The topic of the project is Translingual Information Retrieval using different retrieval methods and models. In the first part of the project, the following methods will be applied to the English-Spanish UNICEF collection: DICT, DICT+Wordnet, GVSM, PRF, LSI. In the second part of the project, an automatically generated corpus will be used for methods requiring traning on bilingual corpora. The corpus will be obtained from the translation service provided on the Web by AltaVista which is based on the Systran MT system.

Proposal and Timelines

Task

to be done by

status

Set up the web page March 3rd done
Investigate the Web translation engine March 6th done
Code for obtaining translations form the Web March 10th done
Translation of the UNICEF corpus March 20th done
Investigate and run DICT on UNICEF March 17th done
Investigate and run GVSM on UNICEF March 17th done
Investigate and run LSI on UNICEF March 22th done
Investigate and run PRF of UNICEF March 25th done
Corpus clean-up March 30th done
Implement query expansion using WordNet April 5th done
Rerun the experiments with PRF, LSI, GVSM with the generated corpus April 15th done
Write-up, presentation April 24th done

Results

Final report

Conclusions

The results from the previous section suggest that corpus-based methods for TLIR can be used on automatically translated corpora to achieve retrieval quality better than by the dictionary method. In particular, it is interesting that the performance can be as good as 97.3% as compared to the human-translated corpus (PRF with WordNet query expansion).

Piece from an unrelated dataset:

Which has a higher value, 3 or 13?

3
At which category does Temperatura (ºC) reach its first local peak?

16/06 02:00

It is also interesting that the WordNet query expansion strategy produced such good results. WN-ALL is the best set of queries. However, since it helped both in the case of the human and the machine-translated corpus, it is not clear how helpful it was in alleviating the paraphrase problem. An analysis of single queries could help answer this question.

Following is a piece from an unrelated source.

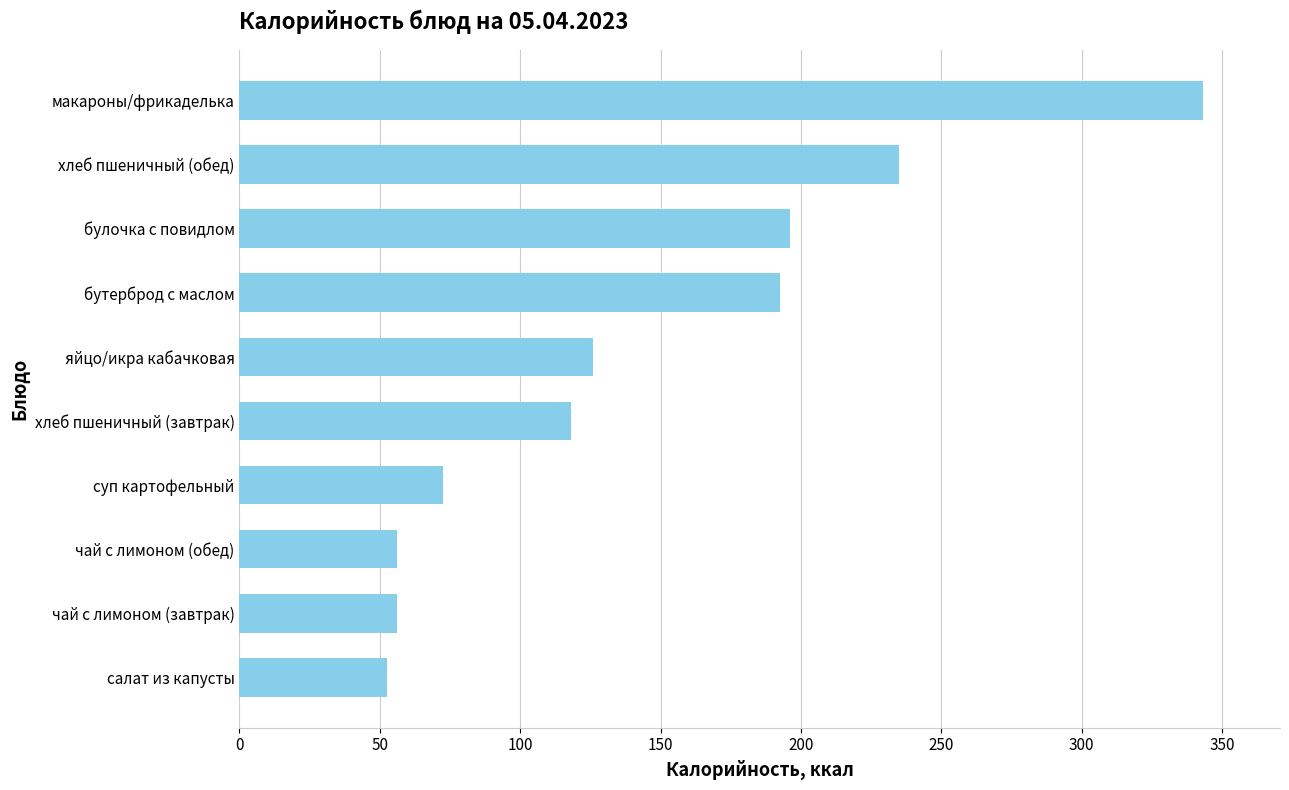

Approximately how many times larger is the value at хлеб пшеничный (завтрак) compared to яйцо/икра кабачковая?

0.9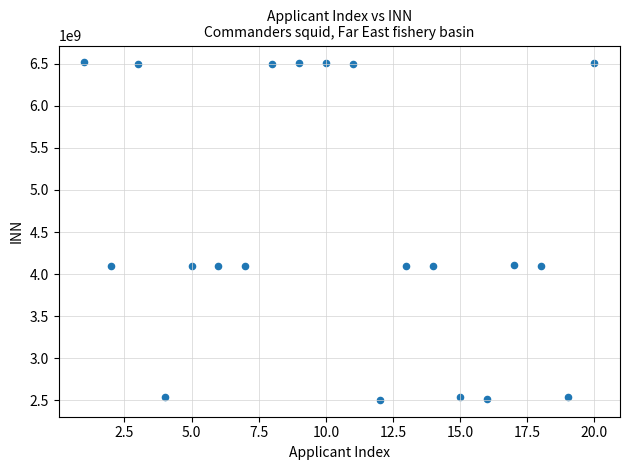

What is the range of Y values (max minus min)?

4014972802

Another question which remains unclear is whether the improvement over the dictionary method is actually due to the use of the MT system. SYSTRAN's lexicon is impressive in terms of coverage and the better results might be just a consequence. One way to verify that would be to obtain a bilingual dictionary from the one used by SYSTRAN and see how well the dictionary method performs using it. However, the results of the tests with GVSM and LSI suggest that there might be benefits to be gained from using the MT translated corpus over a dictionary.

As for further work, it would be interesting to see the results on the sentence-aligned corpus. Also, it would be very interesting to see how the MT-based methods would perform on a different collection. MEDLINE is available, but it might not be the right candidate due to the technical terminology it contains.

Also, running the dictionary method with a dictionary based on the SYSTRAN lexicon would be a very instructive experiment but it is probably not very likely that such a dictionary could be obtained.


last update: April 24th, 1998